- Designed for use in continuous action, high dimensional spaces
- Math is based on control theory
- Claims to be simple, with low risk of numerical divergence (doesn’t perform matrix inversions or gradient estimations). No learning rates as well
- Empirically works better than gradient-based methods, there are empirical results for littledog
- Mentions limitations of value-based, rollout, and approximate policy iteration
- In particular, says rollout methods have too many tuning parameters

- “This approach make[s] an appealing theoretical connection between value function approximation using the stochastic HJB equations and direct policy learning by approximating the path integral, i.e., by solving a statistical inference problem from sample rollouts.”
- The method here has no tuning params aside from exploration noise
- Looks like You still need to know alot about the structure of the problem as well as that it is still linear
- The algorithm also requires a noiseless rollout
- “In our case we use a special case of parameterized policies in the form of Dynamic Movement Primitives… Essentially, these policies code a learnable point attractor for a movement from y_t_0 to the goal g… The DMP equations are obviously of the form of our control system, just with a row vector as control transition matrix
- Compare against other policy search methods that perform gradient computations.
- Also mentions PoWER, which is not a gradient method, and is based on EM, but since it requires a special property for the reward function, it was not applicable to this setting

- I am not familiar with most of the comparison algorithms aside from REINFORCE. It is however, strange that the other two comparison algorithms are basically as bad or worse than REINFORCE, as it is commonly considered to be an
*extremely*inefficient algorithm. Comparing to REINFORCE is like comparing to Q-Learning- So while PI^2 does well relative to these (seems to be by an order of magnitude), it makes me wonder how much effort was spent tuning the other algorithms.
- Said PI^2 didn’t need param tuning while others did for each domain, so I can be sympathetic if they didn’t tune the others so well

- The test domains are, however, extremely high dimensional (50-DOF)
- In the little dog experiment they did learning from demonstration
- Says each degree of freedom in the littledog experiment was represented by a DMP with 50 basis functions
- I don’t know what a DMP is.
- I guess the basis functions are what the linear parameterization is being done to?

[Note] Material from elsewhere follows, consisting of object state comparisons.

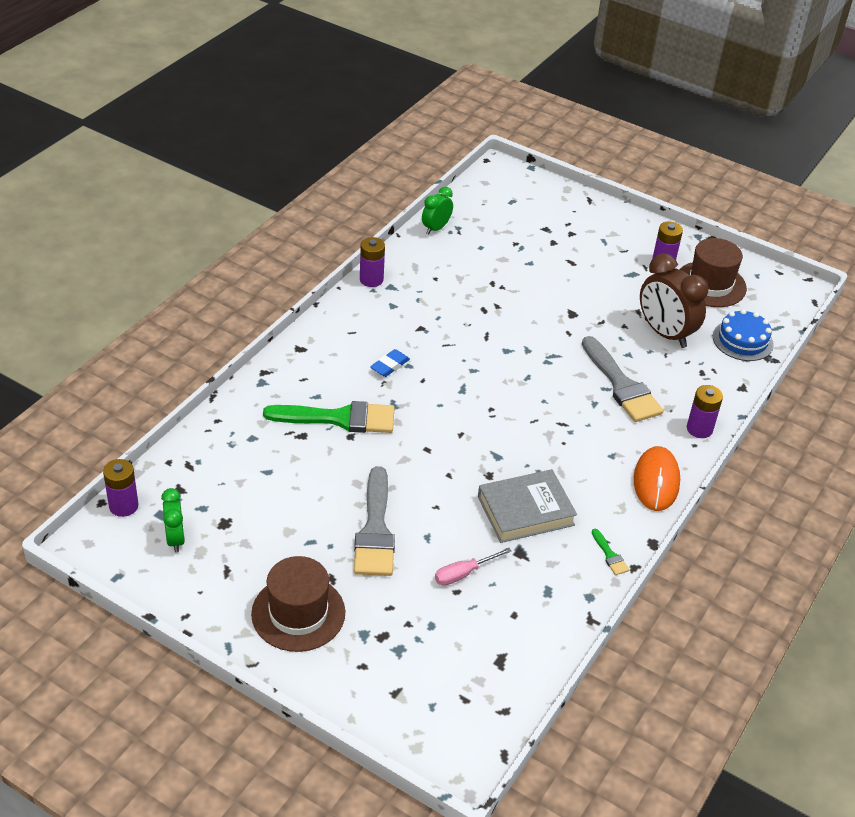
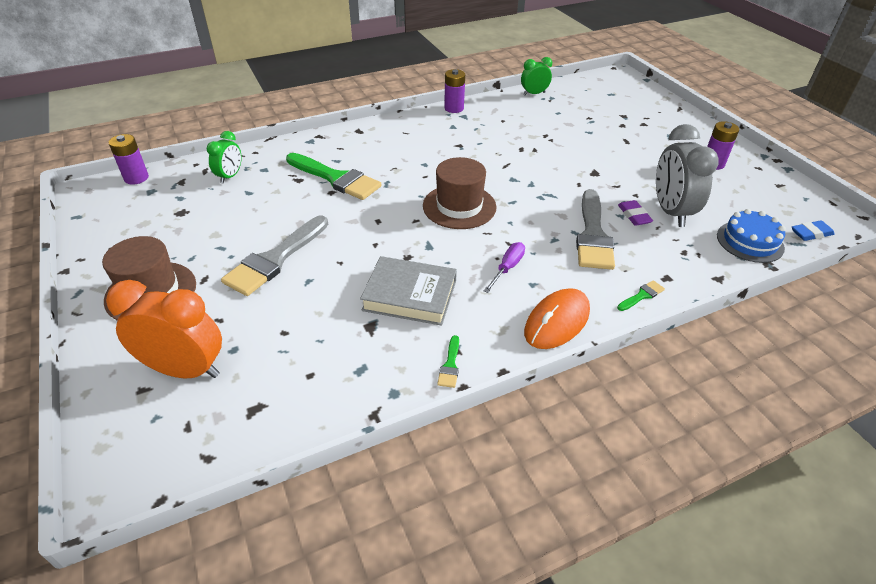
camera: 35 degrees right, 0 degrees up
green clock [161,488,185,553] -> green clock moved to [207,131,242,184]
blue eraser [370,349,410,377] -> blue eraser moved to [792,220,834,241]
pink screwdriver [435,548,512,586] -> none
brown clock [640,253,708,348] -> grey clock [656,124,719,227]
brown hat [679,238,747,307] -> brown hat moved to [423,157,497,229]
purple battery [687,385,723,438] -> green brush [617,280,665,311]
none -> orange clock [106,280,222,378]
none -> purple screwdriver [484,242,525,293]
none -> purple eraser [618,200,653,226]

- This paper doesn’t introduce the path integral approach, but is a more general approach than the original algorithm. It would be interesting to see how different this is from the original.
- I don’t grok what the algorithm is doing yet; I would probably need to invest some time to figure out what is going on. Maybe Videolectures will help.

What’s the title of the paper?!

Sorry, I started posting unfinished notes on things and then re-editing later because WordPress kept deleting my drafts. Its updated now.